___ Stored data ___

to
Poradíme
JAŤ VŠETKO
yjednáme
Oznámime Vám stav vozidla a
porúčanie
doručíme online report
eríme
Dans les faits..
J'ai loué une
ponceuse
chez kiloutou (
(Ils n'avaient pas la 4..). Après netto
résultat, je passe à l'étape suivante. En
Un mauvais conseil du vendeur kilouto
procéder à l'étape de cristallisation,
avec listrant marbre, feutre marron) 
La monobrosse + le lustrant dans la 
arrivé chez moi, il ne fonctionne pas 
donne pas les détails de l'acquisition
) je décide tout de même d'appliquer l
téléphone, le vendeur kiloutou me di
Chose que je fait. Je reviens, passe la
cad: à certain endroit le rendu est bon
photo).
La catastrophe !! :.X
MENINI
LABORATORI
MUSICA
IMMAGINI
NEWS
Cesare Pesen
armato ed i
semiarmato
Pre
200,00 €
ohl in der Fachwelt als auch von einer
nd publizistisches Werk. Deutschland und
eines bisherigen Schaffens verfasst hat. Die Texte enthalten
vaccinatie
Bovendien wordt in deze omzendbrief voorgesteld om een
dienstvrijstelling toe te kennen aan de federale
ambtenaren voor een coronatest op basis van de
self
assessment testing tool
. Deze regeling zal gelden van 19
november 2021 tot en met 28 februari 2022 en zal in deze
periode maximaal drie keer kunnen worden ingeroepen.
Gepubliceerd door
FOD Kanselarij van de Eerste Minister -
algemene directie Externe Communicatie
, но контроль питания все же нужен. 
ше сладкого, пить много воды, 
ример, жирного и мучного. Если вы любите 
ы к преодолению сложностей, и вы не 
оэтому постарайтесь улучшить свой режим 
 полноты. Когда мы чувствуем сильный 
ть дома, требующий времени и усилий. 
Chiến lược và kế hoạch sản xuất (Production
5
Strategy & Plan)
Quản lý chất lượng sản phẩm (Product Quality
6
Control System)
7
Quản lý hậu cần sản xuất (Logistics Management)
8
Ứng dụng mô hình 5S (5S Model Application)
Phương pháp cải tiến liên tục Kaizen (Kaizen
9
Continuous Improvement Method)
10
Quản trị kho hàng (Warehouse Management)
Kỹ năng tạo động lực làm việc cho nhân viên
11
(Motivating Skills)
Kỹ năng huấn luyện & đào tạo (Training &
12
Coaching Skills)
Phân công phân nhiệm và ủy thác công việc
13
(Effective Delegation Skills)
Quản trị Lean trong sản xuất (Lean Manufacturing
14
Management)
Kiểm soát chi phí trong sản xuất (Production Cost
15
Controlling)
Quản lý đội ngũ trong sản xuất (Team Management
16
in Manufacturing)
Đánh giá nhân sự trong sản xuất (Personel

___

Directive
Only those lines of the entries above that run from the line containing "Chose que je fait. Je reviens, passe la" to the line containing "Bovendien wordt in", both included, should be transcribed exactly.

Result
Chose que je fait. Je reviens, passe la
cad: à certain endroit le rendu est bon
photo).
La catastrophe !! :.X
MENINI
LABORATORI
MUSICA
IMMAGINI
NEWS
Cesare Pesen
armato ed i
semiarmato
Pre
200,00 €
ohl in der Fachwelt als auch von einer
nd publizistisches Werk. Deutschland und
eines bisherigen Schaffens verfasst hat. Die Texte enthalten
vaccinatie
Bovendien wordt in deze omzendbrief voorgesteld om een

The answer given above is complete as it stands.